- _INSTRUCTIONS FOR THE TASK_: If a record holds a picture, drop the picture and return the rest of the record word for word.

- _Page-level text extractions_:
◇ ◇ ◇ ◇ ◇ ◇ ◇
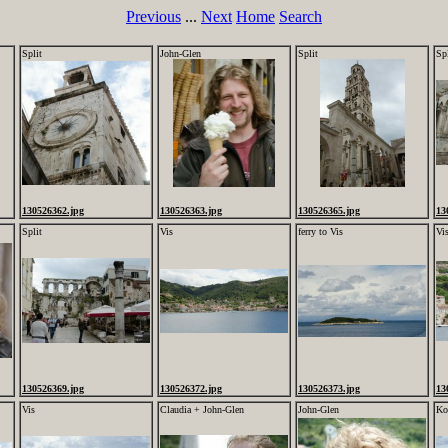
Previous
...
Next
Home
Search
Split
John-Glen
Split
Spl
130526362.jpg
130526363.jpg
130526365.jpg
13
Split
Vis
ferry to Vis
Vi
130526369.jpg
130526372.jpg
130526373.jpg
13
Vis
Claudia + John-Glen
John-Glen
Ko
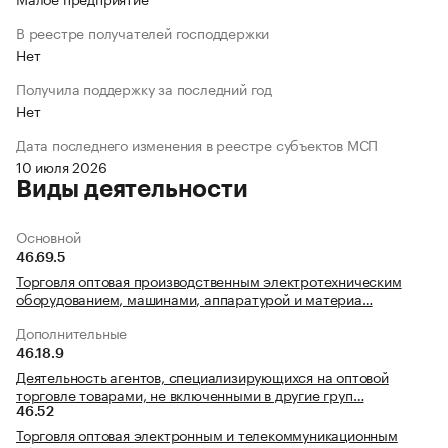
В реестре получателей господдержки
Нет
Получила поддержку за последний год
Нет
Дата последнего изменения в реестре субъектов МСП
10 июля 2026
Виды деятельности
Основной
46.69.5
Торговля оптовая производственным электротехническим
оборудованием, машинами, аппаратурой и материа…
Дополнительные
46.18.9
Деятельность агентов, специализирующихся на оптовой
торговле товарами, не включенными в другие груп…
46.52
Торговля оптовая электронным и телекоммуникационным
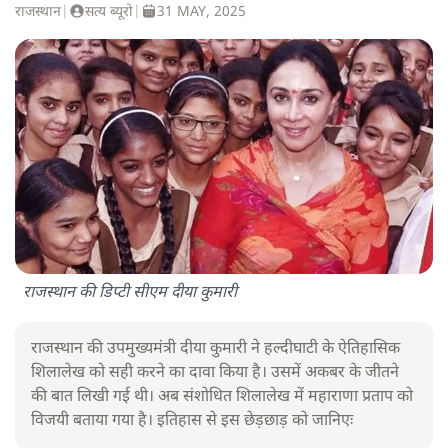
राजस्थान
|
सत्य ब्यूरो
|
31 MAY, 2025
राजस्थान की डिप्टी सीएम दीया कुमारी
राजस्थान की उपमुख्यमंत्री दीया कुमारी ने हल्दीघाटी के ऐतिहासिक
शिलालेख को सही करने का दावा किया है। उसमें अकबर के जीतने
की बात लिखी गई थी। अब संशोधित शिलालेख में महाराणा प्रताप को
विजयी बताया गया है। इतिहास से इस छेड़छाड़ को जानिएः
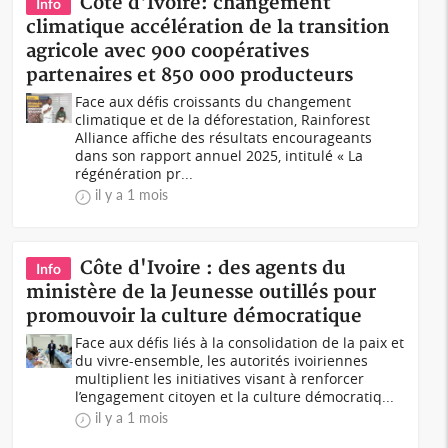
Côte d'Ivoire: changement
Info
climatique accélération de la transition
agricole avec 900 coopératives
partenaires et 850 000 producteurs
Face aux défis croissants du changement
climatique et de la déforestation, Rainforest
Alliance affiche des résultats encourageants
dans son rapport annuel 2025, intitulé « La
régénération pr...
il y a 1 mois
Côte d'Ivoire : des agents du
Info
ministère de la Jeunesse outillés pour
promouvoir la culture démocratique
Face aux défis liés à la consolidation de la paix et
du vivre-ensemble, les autorités ivoiriennes
multiplient les initiatives visant à renforcer
l’engagement citoyen et la culture démocratiq...
il y a 1 mois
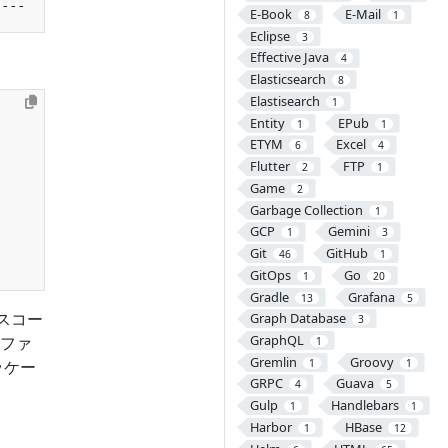
E-Book
E-Mail
8
1
Eclipse
3
Effective Java
4
Elasticsearch
8
Elastisearch
1
Entity
EPub
1
1
ETYM
Excel
6
4
Flutter
FTP
2
1
Game
2
Garbage Collection
1
GCP
Gemini
1
3
Git
GitHub
46
1
GitOps
Go
1
20
Gradle
Grafana
13
5
スコー
Graph Database
3
GraphQL
ファ
1
Gremlin
Groovy
1
1
ッケー
GRPC
Guava
4
5
Gulp
Handlebars
1
1
Harbor
HBase
1
12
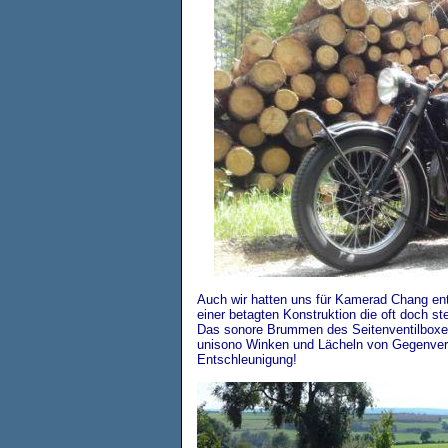
Auch wir hatten uns für Kamerad Chang en
einer betagten Konstruktion die oft doch s
Das sonore Brummen des Seitenventilboxe
unisono Winken und Lächeln von Gegenverk
Entschleunigung!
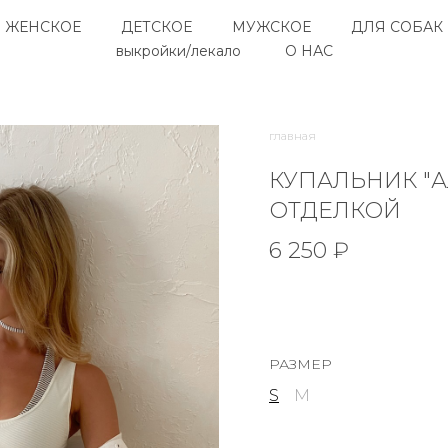
ЖЕНСКОЕ
ДЕТСКОЕ
МУЖСКОЕ
ДЛЯ СОБАК
выкройки/лекало
О НАС
главная
КУПАЛЬНИК "А
ОТДЕЛКОЙ
6 250 ₽
РАЗМЕР
S
M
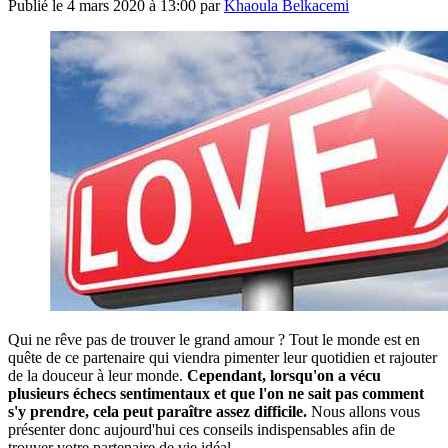
Publié le
4 mars 2020 à 13:00
par
Khaoula Belkacemi
Qui ne rêve pas de trouver le grand amour ? Tout le monde est en
quête de ce partenaire qui viendra pimenter leur quotidien et rajouter
de la douceur à leur monde.
Cependant, lorsqu'on a vécu
plusieurs échecs sentimentaux et que l'on ne sait pas comment
s'y prendre, cela peut paraître assez difficile.
Nous allons vous
présenter donc aujourd'hui ces conseils indispensables afin de
trouver votre partenaire de vie idéal.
◇ ◇ ◇ ◇ ◇ ◇ ◇
- _ANSWER TO THE PROBLEM_:
Previous
...
Next
Home
Search
Split
John-Glen
Split
Spl
130526362.jpg
130526363.jpg
130526365.jpg
13
Split
Vis
ferry to Vis
Vi
130526369.jpg
130526372.jpg
130526373.jpg
13
Vis
Claudia + John-Glen
John-Glen
Ko
В реестре получателей господдержки
Нет
Получила поддержку за последний год
Нет
Дата последнего изменения в реестре субъектов МСП
10 июля 2026
Виды деятельности
Основной
46.69.5
Торговля оптовая производственным электротехническим
оборудованием, машинами, аппаратурой и материа…
Дополнительные
46.18.9
Деятельность агентов, специализирующихся на оптовой
торговле товарами, не включенными в другие груп…
46.52
Торговля оптовая электронным и телекоммуникационным
राजस्थान
|
सत्य ब्यूरो
|
31 MAY, 2025
राजस्थान की डिप्टी सीएम दीया कुमारी
राजस्थान की उपमुख्यमंत्री दीया कुमारी ने हल्दीघाटी के ऐतिहासिक
शिलालेख को सही करने का दावा किया है। उसमें अकबर के जीतने
की बात लिखी गई थी। अब संशोधित शिलालेख में महाराणा प्रताप को
विजयी बताया गया है। इतिहास से इस छेड़छाड़ को जानिएः
Côte d'Ivoire: changement
Info
climatique accélération de la transition
agricole avec 900 coopératives
partenaires et 850 000 producteurs
Face aux défis croissants du changement
climatique et de la déforestation, Rainforest
Alliance affiche des résultats encourageants
dans son rapport annuel 2025, intitulé « La
régénération pr...
il y a 1 mois
Côte d'Ivoire : des agents du
Info
ministère de la Jeunesse outillés pour
promouvoir la culture démocratique
Face aux défis liés à la consolidation de la paix et
du vivre-ensemble, les autorités ivoiriennes
multiplient les initiatives visant à renforcer
l’engagement citoyen et la culture démocratiq...
il y a 1 mois
E-Book
E-Mail
8
1
Eclipse
3
Effective Java
4
Elasticsearch
8
Elastisearch
1
Entity
EPub
1
1
ETYM
Excel
6
4
Flutter
FTP
2
1
Game
2
Garbage Collection
1
GCP
Gemini
1
3
Git
GitHub
46
1
GitOps
Go
1
20
Gradle
Grafana
13
5
スコー
Graph Database
3
GraphQL
ファ
1
Gremlin
Groovy
1
1
ッケー
GRPC
Guava
4
5
Gulp
Handlebars
1
1
Harbor
HBase
1
12
Auch wir hatten uns für Kamerad Chang en
einer betagten Konstruktion die oft doch s
Das sonore Brummen des Seitenventilboxe
unisono Winken und Lächeln von Gegenverk
Entschleunigung!
ЖЕНСКОЕ
ДЕТСКОЕ
МУЖСКОЕ
ДЛЯ СОБАК
выкройки/лекало
О НАС
главная
КУПАЛЬНИК "А
ОТДЕЛКОЙ
6 250 ₽
РАЗМЕР
S
M
Publié le
4 mars 2020 à 13:00
par
Khaoula Belkacemi
Qui ne rêve pas de trouver le grand amour ? Tout le monde est en
quête de ce partenaire qui viendra pimenter leur quotidien et rajouter
de la douceur à leur monde.
Cependant, lorsqu'on a vécu
plusieurs échecs sentimentaux et que l'on ne sait pas comment
s'y prendre, cela peut paraître assez difficile.
Nous allons vous
présenter donc aujourd'hui ces conseils indispensables afin de
trouver votre partenaire de vie idéal.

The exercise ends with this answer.